Code used in the paper Feature2Vec: Distributional semantic modelling of human property knowledge.
Code ran on ubuntu 16.04 with anaconda python distribution with python 3.6.9. Packages include,
- numpy
- pandas
- scikit-learn
- spacy
- tensorflow-gpu
- keras-gpu
- jupyter lab
- conda_nb
Note that the model probably trains faster on CPU but GPU versions of tensorflow and keras were used during experiments. We have also included a neural network class based on recent work https://www.mdpi.com/2504-2289/3/2/30 . We compare it with our model using hyper parameters that we found to work well (although better paramters may be found which could improve results).
spacy requires the en_core_web_lg language model.
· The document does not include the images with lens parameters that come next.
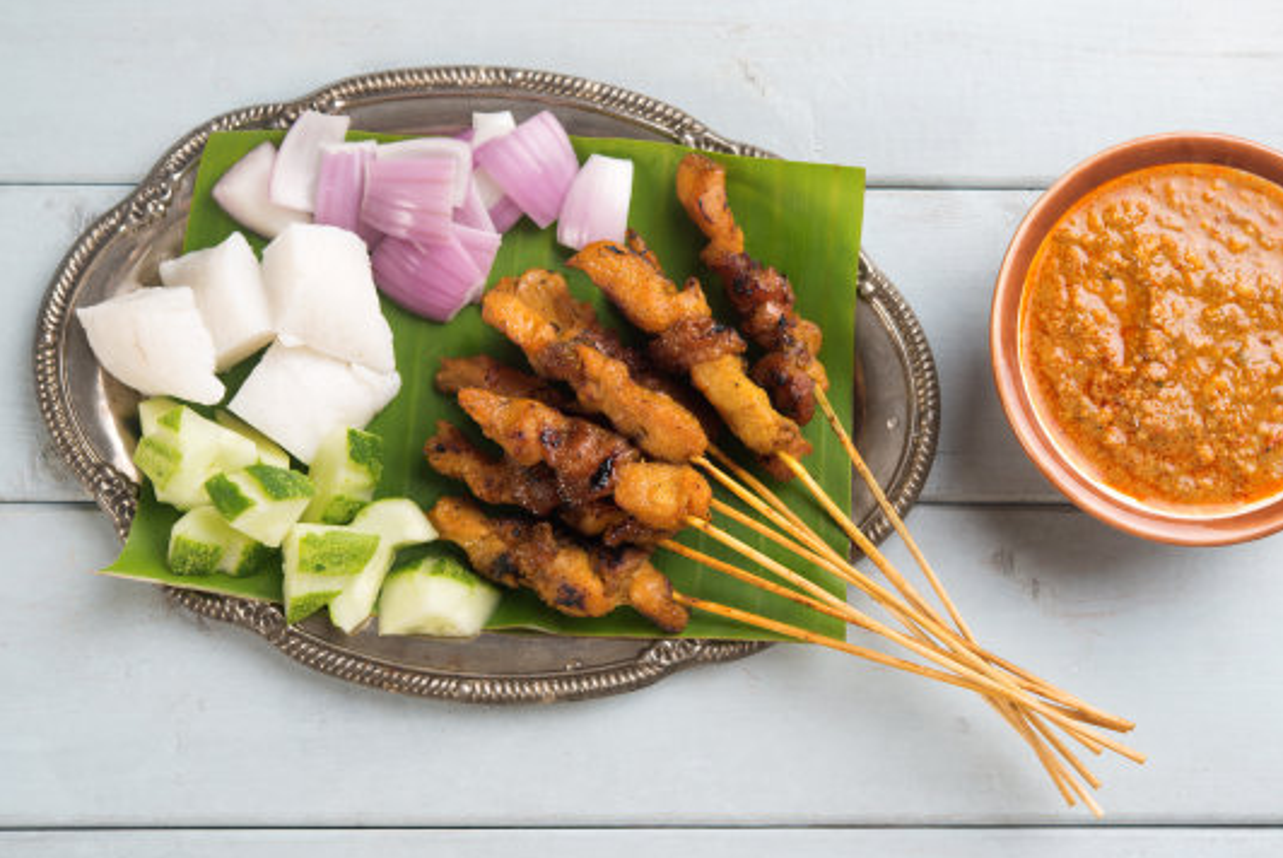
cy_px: 396
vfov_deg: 19.8
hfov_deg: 29.2
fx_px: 2462
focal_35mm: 69
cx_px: 716
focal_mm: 60
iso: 250
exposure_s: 1/160
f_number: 7.1
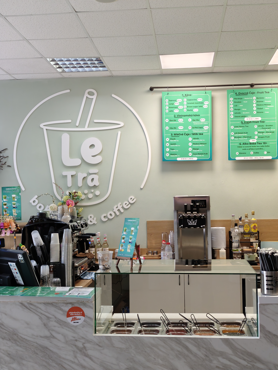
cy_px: 185
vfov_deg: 41.2
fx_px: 493
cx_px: 139
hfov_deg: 31.5
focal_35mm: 46
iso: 250
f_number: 1.63
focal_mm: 8.72
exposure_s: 1/100
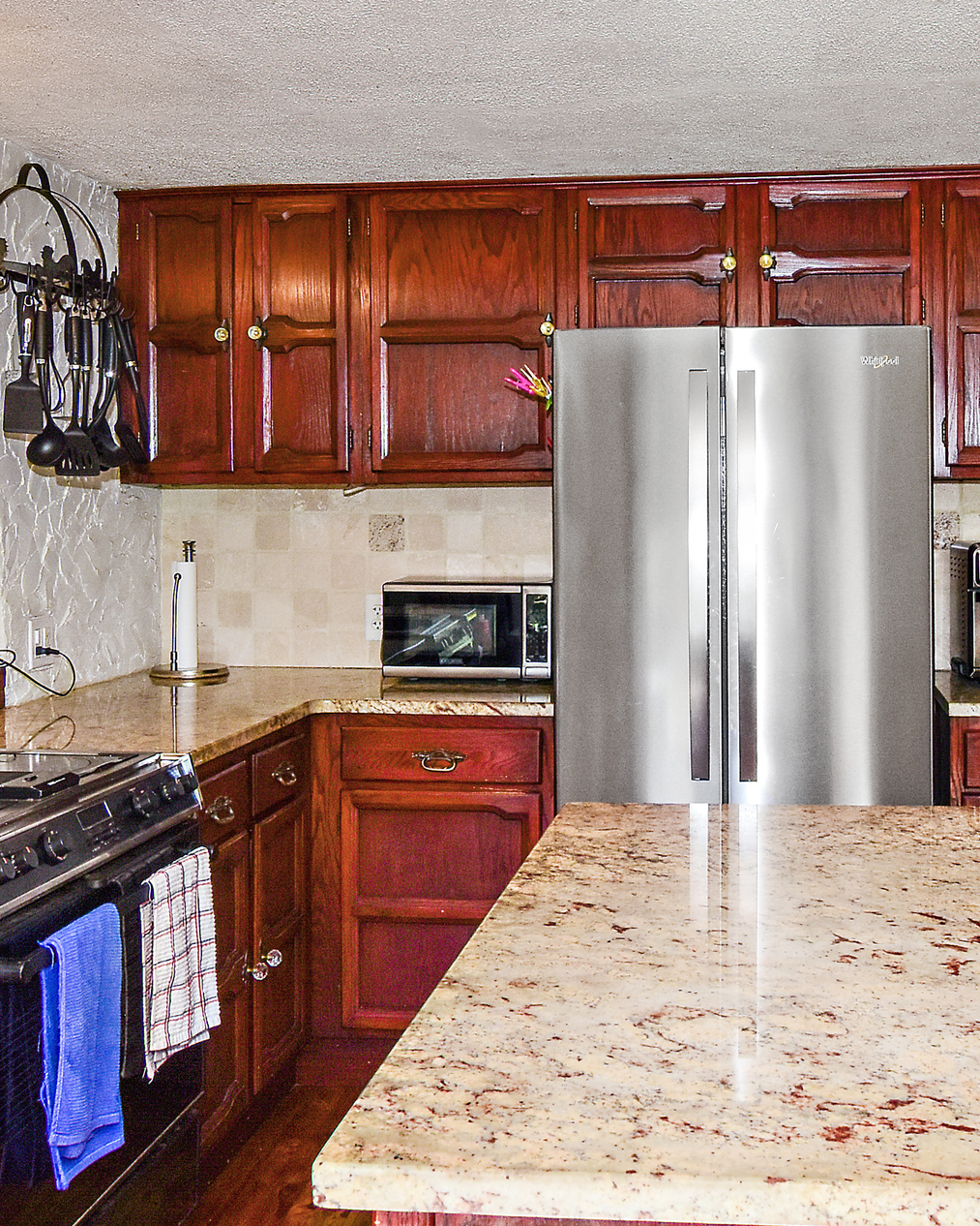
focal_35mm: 41
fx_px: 1486
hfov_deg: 36.2
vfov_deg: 44.6
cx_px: 638
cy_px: 509
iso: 400
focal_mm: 12
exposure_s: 1/60
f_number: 8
python -m spacy download en_core_web_lg
Pretrained embeddings for features, along with save/load functions, are now available. The embeddings are placed in the embeddings folder as .txt files. The embeddings were trained using all concepts and features. Feature2Vec still requires the spacy word embeddings and property norm datasets to run. See tsne below for example of possible analysis.
For another good visualization, see the tensorflow projection kindly provided by Marijn van Vliet.
Please use the following bibtex entry:
@article{derby2019feature2vec,
title={Feature2Vec: Distributional semantic modelling of human property knowledge},
author={Derby, Steven and Miller, Paul and Devereux, Barry},
journal={arXiv preprint arXiv:1908.11439},
year={2019}
}